Gonzalez-Roma Vicente, Hernandez Ana, Gomez-Benito Juana
Multivariate Behav Res. 2006 Mar 1;41(1):29-53. doi: 10.1207/s15327906mbr4101_3.
In this simulation study, we investigate the power and Type I error rate of a procedure based on the mean and covariance structure analysis (MACS) model in detecting differential item functioning (DIF) of graded response items with five response categories. The following factors were manipulated: type of DIF (uniform and non-uniform), DIF magnitude (low, medium and large), equality/inequality of latent trait distributions, sample size (100, 200, 400, and 800) and equality or inequality of the sample sizes across groups. The simulated test was made up of 10 items, of which only 1 contained DIF. One hundred replications were generated for each simulated condition. Results indicate that the MACS-based procedure showed acceptable power levels (≥ .70) for detecting medium-sized uniform and non-uniform DIF, when both groups' sample sizes were as low as 200/200 and 400/200, respectively. Power increased as sample sizes and DIF magnitude increased. The analyzed procedure tended to better control for its Type I error when both groups' sizes and latent trait distribution were equal across groups and when magnitude of DIF and sample size were small.

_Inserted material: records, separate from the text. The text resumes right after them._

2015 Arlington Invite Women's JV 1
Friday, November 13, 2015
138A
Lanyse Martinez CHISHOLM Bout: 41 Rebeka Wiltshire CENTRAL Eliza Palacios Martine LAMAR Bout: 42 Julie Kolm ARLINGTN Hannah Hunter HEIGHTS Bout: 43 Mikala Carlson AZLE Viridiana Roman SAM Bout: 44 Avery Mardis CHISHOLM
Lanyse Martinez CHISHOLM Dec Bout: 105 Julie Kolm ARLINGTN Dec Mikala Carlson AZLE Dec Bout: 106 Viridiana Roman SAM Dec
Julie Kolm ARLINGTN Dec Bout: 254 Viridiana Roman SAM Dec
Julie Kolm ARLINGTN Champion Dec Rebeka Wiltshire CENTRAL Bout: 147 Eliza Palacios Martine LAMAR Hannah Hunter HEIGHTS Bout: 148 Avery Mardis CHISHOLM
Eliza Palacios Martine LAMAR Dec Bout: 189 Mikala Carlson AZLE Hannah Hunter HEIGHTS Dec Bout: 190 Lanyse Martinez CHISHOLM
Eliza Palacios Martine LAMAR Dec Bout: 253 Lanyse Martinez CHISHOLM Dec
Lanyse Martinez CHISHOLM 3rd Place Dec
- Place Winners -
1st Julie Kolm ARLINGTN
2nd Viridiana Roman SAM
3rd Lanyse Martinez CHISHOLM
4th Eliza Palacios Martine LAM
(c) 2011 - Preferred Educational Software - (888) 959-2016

在这项模拟研究中,我们基于均值和协方差结构分析(MACS)模型,研究一种程序在检测具有五个反应类别的等级反应项目的差异项目功能(DIF)时的功效和I型错误率。我们操纵了以下因素:DIF的类型(一致和非一致)、DIF大小(低、中、高)、潜在特质分布的相等性/不相等性、样本量(100、200、400和800)以及各组样本量的相等或不相等。模拟测试由10个项目组成,其中只有1个项目存在DIF。针对每个模拟条件生成了100次重复。结果表明,当两组样本量分别低至200/200和400/200时,基于MACS的程序在检测中等大小的一致和非一致DIF时显示出可接受的功效水平(≥.70)。功效随着样本量和DIF大小的增加而提高。当两组的大小和潜在特质分布在组间相等,且DIF大小和样本量较小时,所分析的程序倾向于更好地控制其I型错误。